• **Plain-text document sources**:
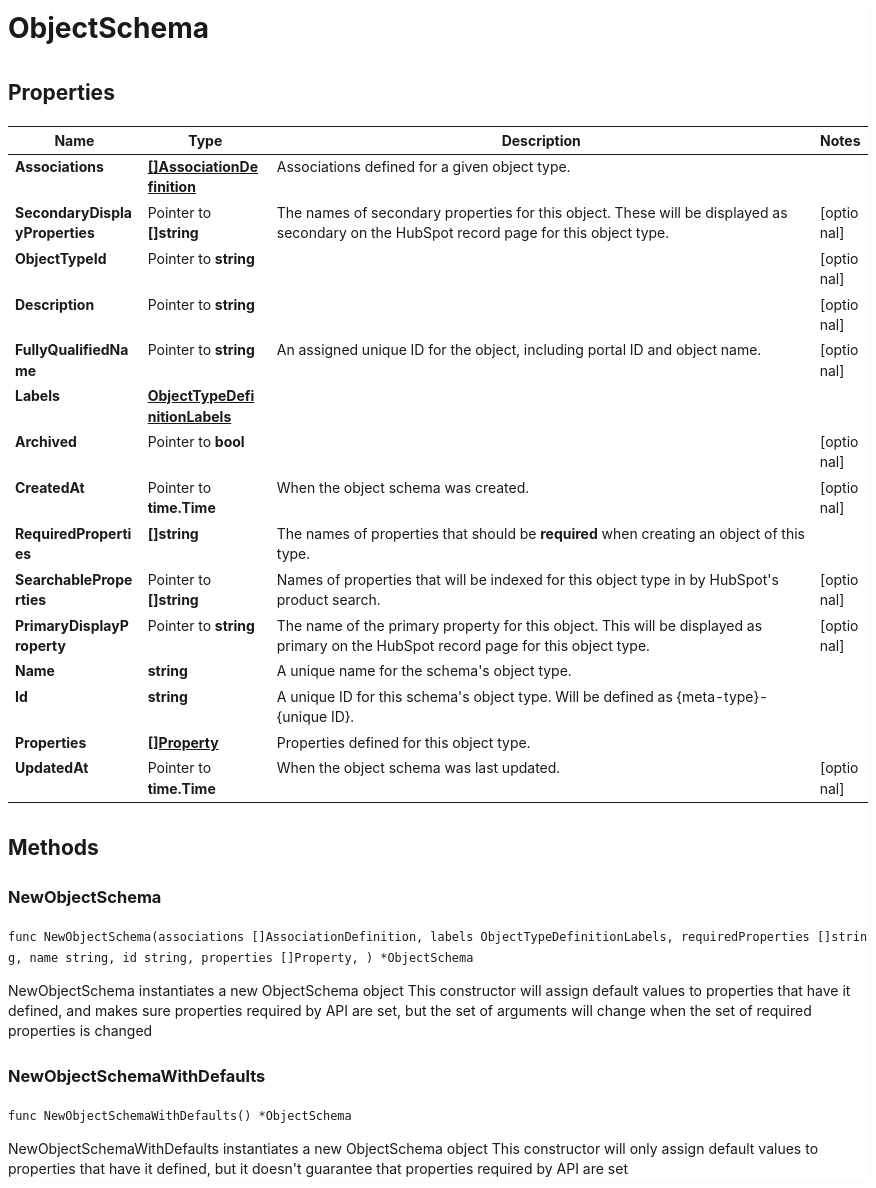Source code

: # ObjectSchema

## Properties

Name | Type | Description | Notes
------------ | ------------- | ------------- | -------------
**Associations** | [**[]AssociationDefinition**](AssociationDefinition.md) | Associations defined for a given object type. | 
**SecondaryDisplayProperties** | Pointer to **[]string** | The names of secondary properties for this object. These will be displayed as secondary on the HubSpot record page for this object type. | [optional] 
**ObjectTypeId** | Pointer to **string** |  | [optional] 
**Description** | Pointer to **string** |  | [optional] 
**FullyQualifiedName** | Pointer to **string** | An assigned unique ID for the object, including portal ID and object name. | [optional] 
**Labels** | [**ObjectTypeDefinitionLabels**](ObjectTypeDefinitionLabels.md) |  | 
**Archived** | Pointer to **bool** |  | [optional] 
**CreatedAt** | Pointer to **time.Time** | When the object schema was created. | [optional] 
**RequiredProperties** | **[]string** | The names of properties that should be **required** when creating an object of this type. | 
**SearchableProperties** | Pointer to **[]string** | Names of properties that will be indexed for this object type in by HubSpot&#39;s product search. | [optional] 
**PrimaryDisplayProperty** | Pointer to **string** | The name of the primary property for this object. This will be displayed as primary on the HubSpot record page for this object type. | [optional] 
**Name** | **string** | A unique name for the schema&#39;s object type. | 
**Id** | **string** | A unique ID for this schema&#39;s object type. Will be defined as {meta-type}-{unique ID}. | 
**Properties** | [**[]Property**](Property.md) | Properties defined for this object type. | 
**UpdatedAt** | Pointer to **time.Time** | When the object schema was last updated. | [optional] 

## Methods

### NewObjectSchema

`func NewObjectSchema(associations []AssociationDefinition, labels ObjectTypeDefinitionLabels, requiredProperties []string, name string, id string, properties []Property, ) *ObjectSchema`

NewObjectSchema instantiates a new ObjectSchema object
This constructor will assign default values to properties that have it defined,
and makes sure properties required by API are set, but the set of arguments
will change when the set of required properties is changed

### NewObjectSchemaWithDefaults

`func NewObjectSchemaWithDefaults() *ObjectSchema`

NewObjectSchemaWithDefaults instantiates a new ObjectSchema object
This constructor will only assign default values to properties that have it defined,
but it doesn't guarantee that properties required by API are set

• **Directive**:
Copy every entry above word for word, leaving out the pictures.

• **Solved problem**:
Source code

: # ObjectSchema

## Properties

Name | Type | Description | Notes
------------ | ------------- | ------------- | -------------
**Associations** | [**[]AssociationDefinition**](AssociationDefinition.md) | Associations defined for a given object type. | 
**SecondaryDisplayProperties** | Pointer to **[]string** | The names of secondary properties for this object. These will be displayed as secondary on the HubSpot record page for this object type. | [optional] 
**ObjectTypeId** | Pointer to **string** |  | [optional] 
**Description** | Pointer to **string** |  | [optional] 
**FullyQualifiedName** | Pointer to **string** | An assigned unique ID for the object, including portal ID and object name. | [optional] 
**Labels** | [**ObjectTypeDefinitionLabels**](ObjectTypeDefinitionLabels.md) |  | 
**Archived** | Pointer to **bool** |  | [optional] 
**CreatedAt** | Pointer to **time.Time** | When the object schema was created. | [optional] 
**RequiredProperties** | **[]string** | The names of properties that should be **required** when creating an object of this type. | 
**SearchableProperties** | Pointer to **[]string** | Names of properties that will be indexed for this object type in by HubSpot&#39;s product search. | [optional] 
**PrimaryDisplayProperty** | Pointer to **string** | The name of the primary property for this object. This will be displayed as primary on the HubSpot record page for this object type. | [optional] 
**Name** | **string** | A unique name for the schema&#39;s object type. | 
**Id** | **string** | A unique ID for this schema&#39;s object type. Will be defined as {meta-type}-{unique ID}. | 
**Properties** | [**[]Property**](Property.md) | Properties defined for this object type. | 
**UpdatedAt** | Pointer to **time.Time** | When the object schema was last updated. | [optional] 

## Methods

### NewObjectSchema

`func NewObjectSchema(associations []AssociationDefinition, labels ObjectTypeDefinitionLabels, requiredProperties []string, name string, id string, properties []Property, ) *ObjectSchema`

NewObjectSchema instantiates a new ObjectSchema object
This constructor will assign default values to properties that have it defined,
and makes sure properties required by API are set, but the set of arguments
will change when the set of required properties is changed

### NewObjectSchemaWithDefaults

`func NewObjectSchemaWithDefaults() *ObjectSchema`

NewObjectSchemaWithDefaults instantiates a new ObjectSchema object
This constructor will only assign default values to properties that have it defined,
but it doesn't guarantee that properties required by API are set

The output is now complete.